PAGE EXTRACT -
— Start —

Linkage between RE and FEs.
The classification into FR, NFR, SR, and DR further provides a structured foundation for quality assurance, as each requirement can be validated against representative use cases in CIs. In power grids, the ability to satisfy FR1 (real-time anomaly detection) and SR1 (broad-spectrum threat detection) is essential for identifying malicious SCADA commands. Together with FR3 (simulation capabilities), these requirements enable modeling of cascading blackout scenarios and validation of proactive response. By contrast, oil and gas pipelines emphasize rapid containment: FR2 (autonomous incident response) addresses spoofed flow control signals, while SR3 (isolated response testing) enables safe evaluation of containment strategies in sandboxed DT replicas.
In water treatment plants, SR2 (forensic data capture) guarantees that unauthorized dosing commands are logged in sufficient detail to support post-incident analysis, while NFR1 (low-latency response) ensures that mitigation occurs quickly enough to prevent chemical contamination or safety violations. Finally, in smart manufacturing, DR2 (testbed and simulator compatibility) enables validation in environments such as Factory I/O or MiniCPS, ensuring that simulated responses reflect operational behavior. DR3 (configurable fidelity) also allows system designers to balance high simulation accuracy with NFR2 (scalability), preserving detection capabilities for attacks such as robotic arm hijacking without undermining production efficiency.
These scenario-driven validations demonstrate that the requirements are not abstract design ideals but operationally enforceable constraints. Each requirement directly supports incident detection and response in its respective domain, and their interplay across FR, NFR, SR, and DR establishes the set as both technically complete and contextually validated across heterogeneous CI environments.

— End —

GIVEN DATA -
— Start —

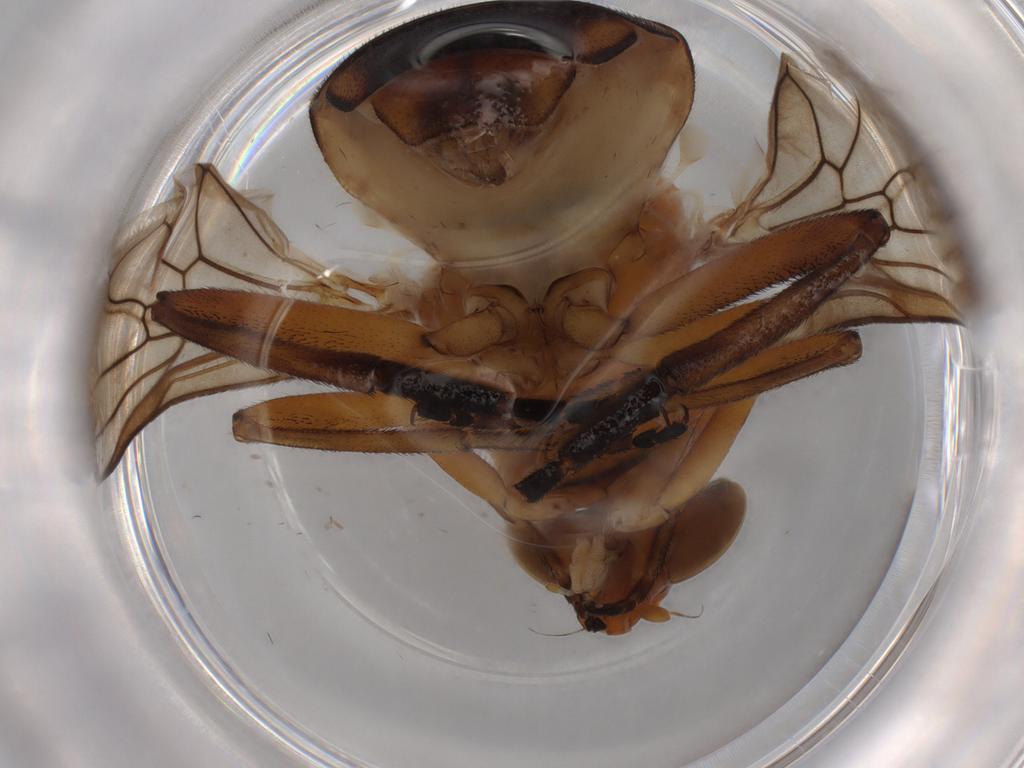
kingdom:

— End —
— Start —

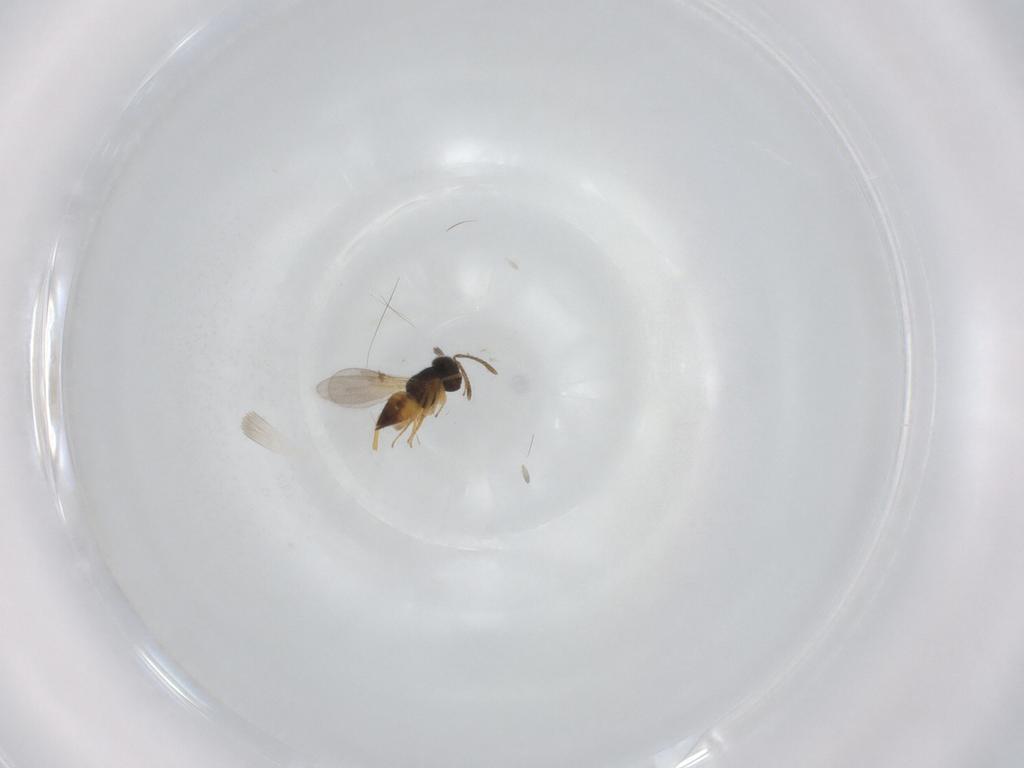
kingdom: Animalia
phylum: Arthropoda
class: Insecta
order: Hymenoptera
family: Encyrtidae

— End —

JOB 1 - From the passage on requirements for critical infrastructure, extract verbatim the part that opens with the words containing "Linkage between RE" and closes with "sandboxed DT replicas.".
JOB 2 - Write what comes next in the passage on requirements for critical infrastructure, starting after its final sentence.

EXERCISE RESULT 1 -
Linkage between RE and FEs.
The classification into FR, NFR, SR, and DR further provides a structured foundation for quality assurance, as each requirement can be validated against representative use cases in CIs. In power grids, the ability to satisfy FR1 (real-time anomaly detection) and SR1 (broad-spectrum threat detection) is essential for identifying malicious SCADA commands. Together with FR3 (simulation capabilities), these requirements enable modeling of cascading blackout scenarios and validation of proactive response. By contrast, oil and gas pipelines emphasize rapid containment: FR2 (autonomous incident response) addresses spoofed flow control signals, while SR3 (isolated response testing) enables safe evaluation of containment strategies in sandboxed DT replicas.

EXERCISE RESULT 2 -
Table 6 presents a consolidated overview of the identified requirements, organized according to the four defined categories. Each entry includes a brief description, a reference to the source from which it was derived or inspired, and a mapping to existing industrial standards. This set of requirements forms the baseline for developing our proposed framework in
Section 6, ensuring it is both context-aware and technically grounded. While some requirements may appear conflicting in practice, for example, achieving real-time anomaly detection (FR1) within highly constrained legacy systems (FR4), or balancing low latency (NFR1) against low false positives (NFR3), this tension is not a limitation in our study. Since the RE process here is applied as a guide for enhancing the ISO 23247-2 [
58] framework rather than a strict engineering specification, these potential collisions serve more as design trade-offs to be acknowledged than obstacles. Their role is to shape the direction of the proposed framework and not to prescribe fully resolved implementations.
Table 6.
Consolidated requirements for DT-based cybersecurity frameworks.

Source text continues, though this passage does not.